No entanto, mesmo nos meios mais progressistas, há sempre a necessidade de manter uma boa imagem pública e um número adequado de seguidores: se eu for um artista famoso e seronegativo, ao mostrar publicamente a minha sensibilidade relativamente ao VIH, apropriando-me e trabalhando no tema, terei uma grande simpatia do público, mas não estarei exposto ao estigma das pessoas de quem falo. Se, por outro lado, sou um artista seropositivo e uso a minha história na minha comunicação pública, perderei muitas oportunidades de emprego, pensarão que não sei falar de outra coisa, jamais poderei separar o meu nome deste tema e ser reconhecido por outros méritos – incluindo os profissionais. Na verdade, artistas seropositivos podem ser convidados, mas principalmente a falar sobre o VIH, possivelmente de uma forma não artística, de modo a reduzir toda a sua existência ao que parece caracterizá-la: a infecção. O seu ponto de vista sobre outros aspectos da experiência humana não interessa, a sua resiliência não interessa, a sua alegria ou o seu orgulho não interessam. O público quer doença, sofrimento, autopiedade e vitimização, porque tudo isso confirma o que ele quer ouvir: foste melhor do que nós, porque não apanhaste o vírus.

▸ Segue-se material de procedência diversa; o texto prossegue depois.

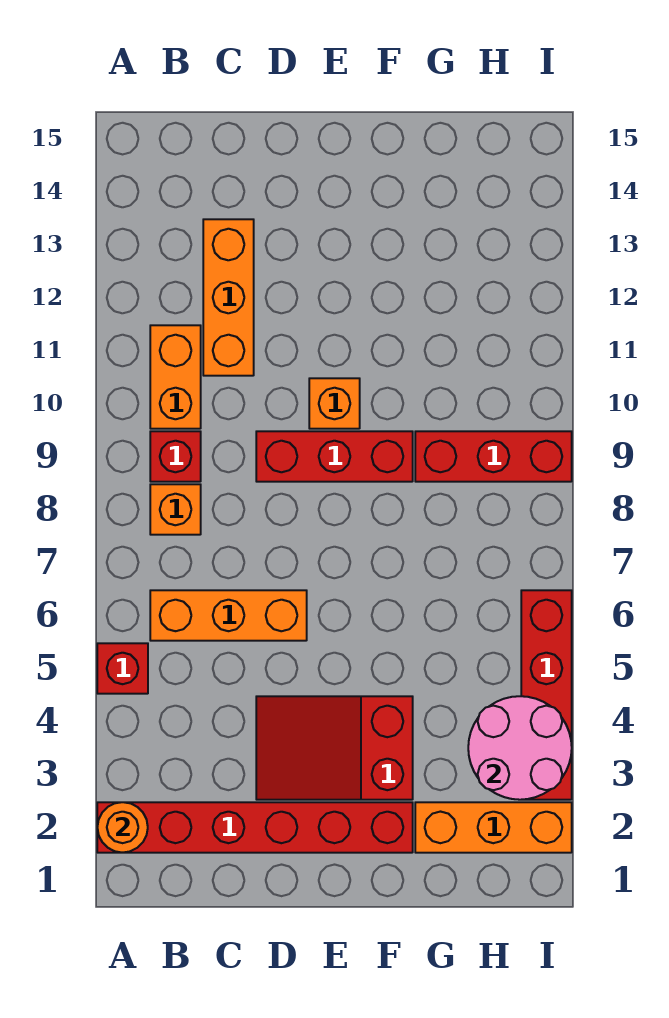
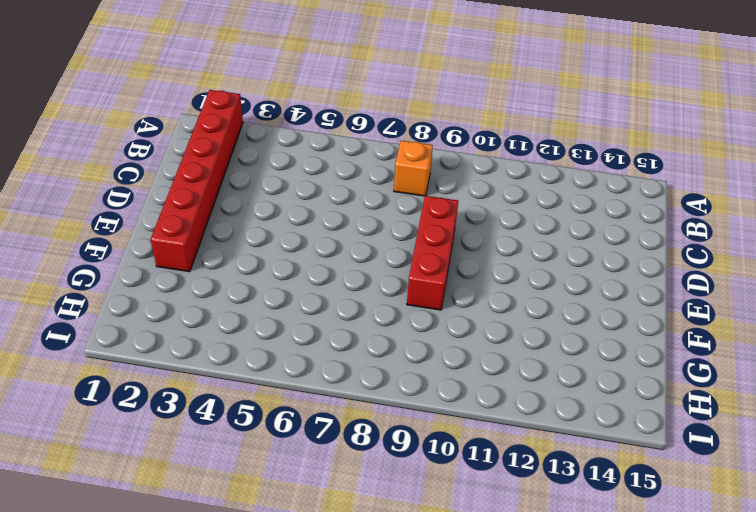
none -> red brick A5 level 1
none -> orange brick B6:D6 level 1
none -> red brick B9 level 1

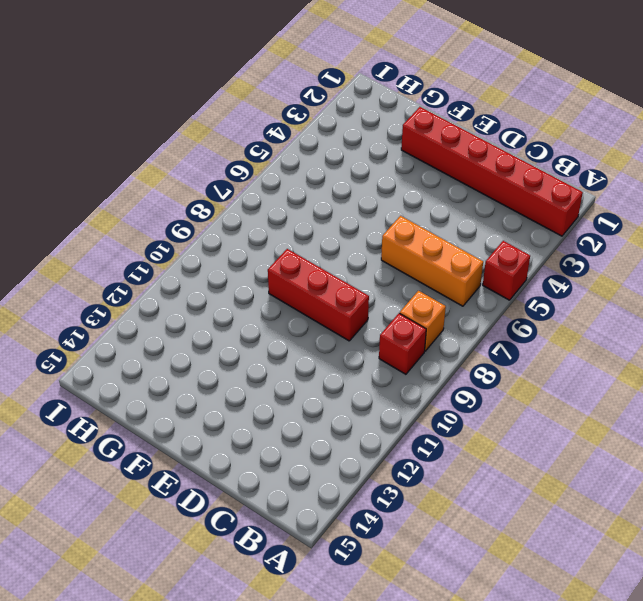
none -> orange brick B10:B11 level 1
none -> orange brick C11:C13 level 1
none -> red slope D3:F4 level 1 top F

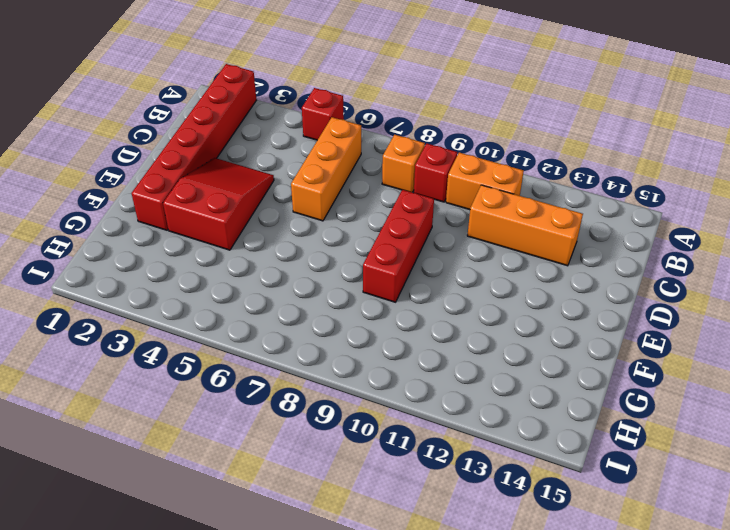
none -> orange brick E10 level 1
none -> orange brick G2:I2 level 1
none -> red brick G9:I9 level 1

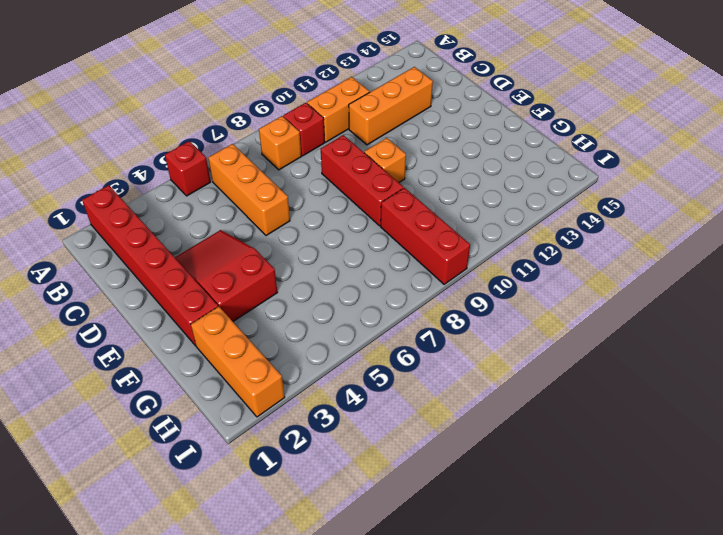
none -> red brick I3:I6 level 1
none -> orange round brick A2 level 2
none -> pink round brick H3:I4 level 2

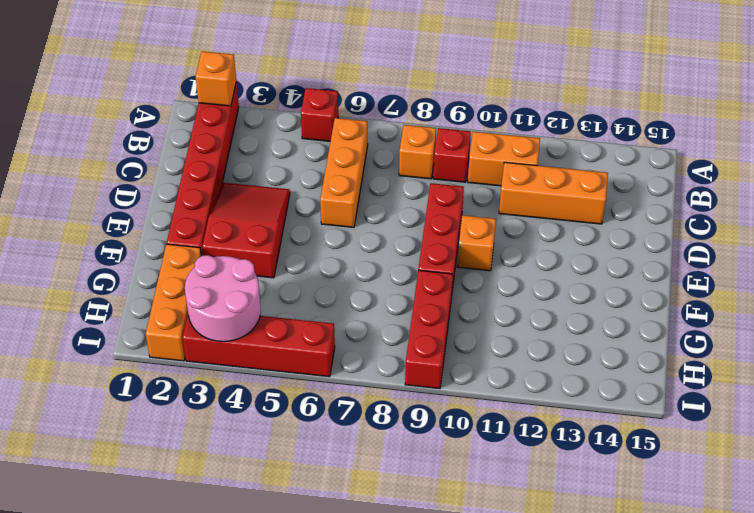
orange brick A2 level 2 -> orange round brick A2 level 2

Enquanto este for o único filtro através do qual olhamos para as existências seropositivas, não há como encontrar elementos narrativos que não reforcem o estigma e a discriminação, mesmo que com boas intenções e com um pietismo morno e monótono de colégio católico. Não haverá campanha que nos tire de cima certos estereótipos, se continuarmos a ser narrados por outros. Devemos unir-nos e falar a uma só voz, de uma vez por todas: temos de devolver as faces reais da epidemia do VIH ao mundo contemporâneo. Por este e muitos outros motivos, hoje e sempre estaremos na rua, nos media, na cultura, nas artes e na política para fazer ouvir a nossa voz e mostrar orgulhosamente os nossos corpos com toda a sua integridade. Se as pessoas seronegativas estão realmente preocupadas com a nossa dignidade e o nosso direito a sermos felizes, não nos escondam com os seus corpos, não nos cubram com as suas vozes, não nos apaguem com os seus textos: tragam as suas câmaras, os seus microfones, os seus gravadores, os seus ouvidos. E fotografem, filmem, entrevistem, gravem, conversem. Façam com que a história que estamos a fazer hoje transforme a sociedade contemporânea num lugar mais inclusivo, representativo e justo, também para quem, como nós, vive com VIH e não quer mais ter vergonha em dizê-lo.